The August 13, 1998 edition of the Bay Area Report was the first edition in over a decade that didn’t have obituaries of local residents who had died of complications of AIDS.

It seemed like a miracle. Some people who were already very sick and looked like shadows of their former selves seemed to rejuvenate in a matter of months.

Unfortunately, those anti-viral drugs are very expensive. If you need three or more in combination, that makes things even worse. So the cocktails have only performed their apparently miracles in countries that have reliable health care.

And note that it isn’t a cure. It’s not really a miracle (unless you want to talk about the insane profit margins of the pharmaceutical companies). Because in order to stay alive and healthy, people infected with the HIV virus have to take those very expensive drug combinations (which still often have wicked side effects) every day for the rest of their lives.

We don’t have an HIV vaccine. Forty years into the epidemic that still kills hundreds of thousands of people world wide every year doesn’t have a vaccine.
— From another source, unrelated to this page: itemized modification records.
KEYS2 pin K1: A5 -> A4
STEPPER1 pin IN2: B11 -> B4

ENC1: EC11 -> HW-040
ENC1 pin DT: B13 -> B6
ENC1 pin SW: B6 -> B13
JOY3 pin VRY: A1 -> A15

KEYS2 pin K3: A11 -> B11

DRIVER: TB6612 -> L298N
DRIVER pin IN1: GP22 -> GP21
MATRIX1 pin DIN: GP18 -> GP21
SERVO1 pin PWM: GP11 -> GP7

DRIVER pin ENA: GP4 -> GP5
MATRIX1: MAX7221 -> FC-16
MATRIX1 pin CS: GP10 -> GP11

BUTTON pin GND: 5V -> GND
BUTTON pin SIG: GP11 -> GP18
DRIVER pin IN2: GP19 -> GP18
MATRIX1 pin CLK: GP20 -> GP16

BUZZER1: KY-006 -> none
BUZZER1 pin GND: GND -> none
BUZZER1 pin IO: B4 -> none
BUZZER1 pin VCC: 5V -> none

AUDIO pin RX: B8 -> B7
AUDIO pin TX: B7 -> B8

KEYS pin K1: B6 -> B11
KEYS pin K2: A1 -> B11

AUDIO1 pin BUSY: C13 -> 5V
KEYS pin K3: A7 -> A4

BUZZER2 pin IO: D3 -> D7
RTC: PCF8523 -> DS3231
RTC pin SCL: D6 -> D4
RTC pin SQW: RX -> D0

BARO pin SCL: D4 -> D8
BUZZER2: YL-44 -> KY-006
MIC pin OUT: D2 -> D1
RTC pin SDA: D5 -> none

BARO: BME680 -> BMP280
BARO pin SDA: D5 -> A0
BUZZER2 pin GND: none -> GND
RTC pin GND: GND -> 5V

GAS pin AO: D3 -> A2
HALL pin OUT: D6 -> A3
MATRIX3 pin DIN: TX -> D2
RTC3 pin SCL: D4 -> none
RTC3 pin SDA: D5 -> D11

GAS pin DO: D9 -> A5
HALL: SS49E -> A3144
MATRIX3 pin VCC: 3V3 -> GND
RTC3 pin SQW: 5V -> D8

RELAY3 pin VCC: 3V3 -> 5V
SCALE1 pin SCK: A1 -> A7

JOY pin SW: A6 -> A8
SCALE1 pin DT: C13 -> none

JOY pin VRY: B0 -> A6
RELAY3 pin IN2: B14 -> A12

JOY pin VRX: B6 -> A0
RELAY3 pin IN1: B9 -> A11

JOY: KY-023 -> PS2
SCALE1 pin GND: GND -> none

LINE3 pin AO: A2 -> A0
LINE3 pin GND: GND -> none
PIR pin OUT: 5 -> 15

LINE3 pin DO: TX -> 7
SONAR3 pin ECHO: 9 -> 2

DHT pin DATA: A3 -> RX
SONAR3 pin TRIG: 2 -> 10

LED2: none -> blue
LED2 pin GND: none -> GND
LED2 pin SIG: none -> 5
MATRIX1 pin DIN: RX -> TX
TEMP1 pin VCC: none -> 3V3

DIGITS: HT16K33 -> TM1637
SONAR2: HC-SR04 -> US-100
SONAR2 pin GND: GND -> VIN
Queer people younger than me, who don’t have the same personal memories of the worse part of the HIV epidemic, still had their lives overshadowed by the disease. Because despite the fact that most new infections in the U.S. these days are straight people (that’s right!), and most of the people who are dying in the so-called developing world are straight women and children, the perception is still that AIDS is a "gay thing." I linked a year or two ago to a poignant story a young cartoonist posted about how when he was 15 years old and had never had sex with anyone, he went to an anonymous clinic for an AIDS test–because all he knew about the disease was the gay people got it. Nothing he had been taught in school or seen in the news or what very few media portrayals of people dying of the disease there were at the time, had conveyed two very important facts: 1) any human can get infected by the virus that causes AIDS, 2) it is most often transmitted sexually.

And part of his story is talking about when he came out in in twenties and started meeting other gay people, virtually all of them approximately his age had gone through a period in their teens where, after realizing they were attracted to members of their own sex, they also assumed that meant they would die young because of AIDS.

My point is, that once these younger queers do find out that his horrible specter which was part of their trauma growing up queer and closeted is a disease that was ignored for decades? Well, their attitude about health issues is a lot like us older queers.

And so that is the real reason that so many of us rushed out to get vaccinated. We know what happens when a health crisis is ignored. And we damn well refuse to take part in ignoring this one.